▶ [EXTRACT PROVIDED]

** begin **

People's Democracy

(Weekly Organ of the Communist Party of India (Marxist)


No. 30

July 25, 2010




Worst Form of Untouchability Exposed




IT was the historic conference on the theme of untouchability and its eradication, held in Pudukkottai in May, that set the tone. The decision of this conference of the Tamilnadu Untouchability Eradication Front (TNUEF) was to take the struggle for social justice forward. To implement the decision in its true spirit, the conference also announced agitation programmes on two important issues.


The first programme was of conducting a demonstration on July 12, in front of the Madurai district collector office, demanding that the dalit masses living in Uthapuram must have the guarantee of their human and democratic rights. Those who took part in this demonstration faced brutal attacks. (See People’s Democracy, July 18 issue.) At the same time, the government also unleashed false propaganda regarding this issue. Leaders of the CPI(M) and the TNUEF have rebutted each and every point of this propaganda barrage in detail.


The DMK claims to be the true heir to the Dravidian movement. But has it not lost its sheen? The ruling party is now exposing its real face on every issue. The police attack on the anti-untouchability movement is an important point. However, circles within the ruling party itself  feel that the government is playing with fire.


Be that as it may, the violent police attack on the demonstrators in Madurai did not deter the cadres of the Tamilnadu Untouchability Eradication Front from holding yet another action within a span of two days. This time it was to demand the demolition of a wall that stands testimony to the prevalence of the worst form of discrimination in the Chidambaram Natarajar Temple. This was the second important issue on which the TNUEF state conference had decided to conduct an agitation soon.


The story, which dates many centuries back, explains the reason for the existence of the wall. It is said that the South Gate of the temple was permanently closed after Nandanar entered the temple through that gate. Nandanar, a dalit by birth, was a devotee of Lord Shiva. He used to sell leather drums and some musical instruments near the temples.


As Nandanar wanted to worship Lord Shiva in the temple, he once entered the temple through the South Gate. But the upper caste people burnt him to death for having defied their writ. After this heinous act, moreover, they floated an out and out false story that Lord Shiva had himself asked Nandanar to have a dip in the fire.


These false stories apart, the point is that the gate was closed because Nandanar, a dalit, had entered the temple through that gate. It demonstrates the mindset of the upper caste people who controlled the temple till recently. Though the state government later took over the temple, the South Gate has so far remained closed, as earlier. But the closure of the gate very much remains a symbol of untouchability and this symbol has to be demolished. This is what the TNUEF feels. Hence the struggle to press for demolition of the wall.


The state government’s contention was that the story of Nandanar is not fully authenticated. But the question here is not about the veracity of the story. This symbol that stands in front of you represents what? This is the question in the minds of the people. The present government is not ready to discuss this point and has been trying to divert attention by issuing statements of all sorts. The irony that one of the Dravidian parties, which claims the legacy of the anti-Brahmin movement and talked about Nandanar when the movement was at its peak, is now seen backtracking.

** end **

▶ [GOAL] Rewrite the passage of the untouchability article that begins at "Be that as it" and ends after "an agitation soon.", putting "barrier" in place of "wall". The lines that come next are not needed.

▶ [INFORMATION SUPPLIED]

** begin **

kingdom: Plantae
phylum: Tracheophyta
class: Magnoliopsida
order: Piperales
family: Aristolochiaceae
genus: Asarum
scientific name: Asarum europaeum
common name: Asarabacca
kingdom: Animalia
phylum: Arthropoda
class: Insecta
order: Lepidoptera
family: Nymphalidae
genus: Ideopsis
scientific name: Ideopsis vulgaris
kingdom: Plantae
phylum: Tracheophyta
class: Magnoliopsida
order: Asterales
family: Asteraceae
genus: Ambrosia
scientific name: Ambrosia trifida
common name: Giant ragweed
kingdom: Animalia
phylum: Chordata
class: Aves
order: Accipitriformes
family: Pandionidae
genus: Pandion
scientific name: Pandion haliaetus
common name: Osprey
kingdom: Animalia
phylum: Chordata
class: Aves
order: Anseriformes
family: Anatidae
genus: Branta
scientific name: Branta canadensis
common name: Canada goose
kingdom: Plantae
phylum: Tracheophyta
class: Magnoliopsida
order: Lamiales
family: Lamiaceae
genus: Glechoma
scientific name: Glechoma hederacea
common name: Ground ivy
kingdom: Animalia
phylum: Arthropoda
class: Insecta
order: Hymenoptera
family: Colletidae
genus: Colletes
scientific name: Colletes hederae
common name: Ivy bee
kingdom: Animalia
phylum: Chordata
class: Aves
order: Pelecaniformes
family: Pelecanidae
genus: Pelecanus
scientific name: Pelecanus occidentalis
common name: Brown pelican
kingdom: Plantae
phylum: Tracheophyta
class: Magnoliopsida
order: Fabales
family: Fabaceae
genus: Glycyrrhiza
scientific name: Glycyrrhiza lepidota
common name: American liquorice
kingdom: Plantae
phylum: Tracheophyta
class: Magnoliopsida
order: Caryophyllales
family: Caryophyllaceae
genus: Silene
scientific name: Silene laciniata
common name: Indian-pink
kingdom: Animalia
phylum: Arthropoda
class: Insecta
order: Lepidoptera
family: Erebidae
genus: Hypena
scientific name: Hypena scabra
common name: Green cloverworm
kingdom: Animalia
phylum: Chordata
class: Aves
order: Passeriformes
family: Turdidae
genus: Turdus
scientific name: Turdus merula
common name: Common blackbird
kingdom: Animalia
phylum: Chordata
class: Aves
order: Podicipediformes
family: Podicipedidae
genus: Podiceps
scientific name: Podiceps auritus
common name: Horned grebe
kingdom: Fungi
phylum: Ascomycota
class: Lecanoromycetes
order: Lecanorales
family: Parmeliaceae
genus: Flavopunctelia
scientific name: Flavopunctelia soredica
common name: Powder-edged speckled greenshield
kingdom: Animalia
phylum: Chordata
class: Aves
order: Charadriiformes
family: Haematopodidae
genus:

** end **

▶ [SOLVED PROBLEM]
Be that as it may, the violent police attack on the demonstrators in Madurai did not deter the cadres of the Tamilnadu Untouchability Eradication Front from holding yet another action within a span of two days. This time it was to demand the demolition of a barrier that stands testimony to the prevalence of the worst form of discrimination in the Chidambaram Natarajar Temple. This was the second important issue on which the TNUEF state conference had decided to conduct an agitation soon.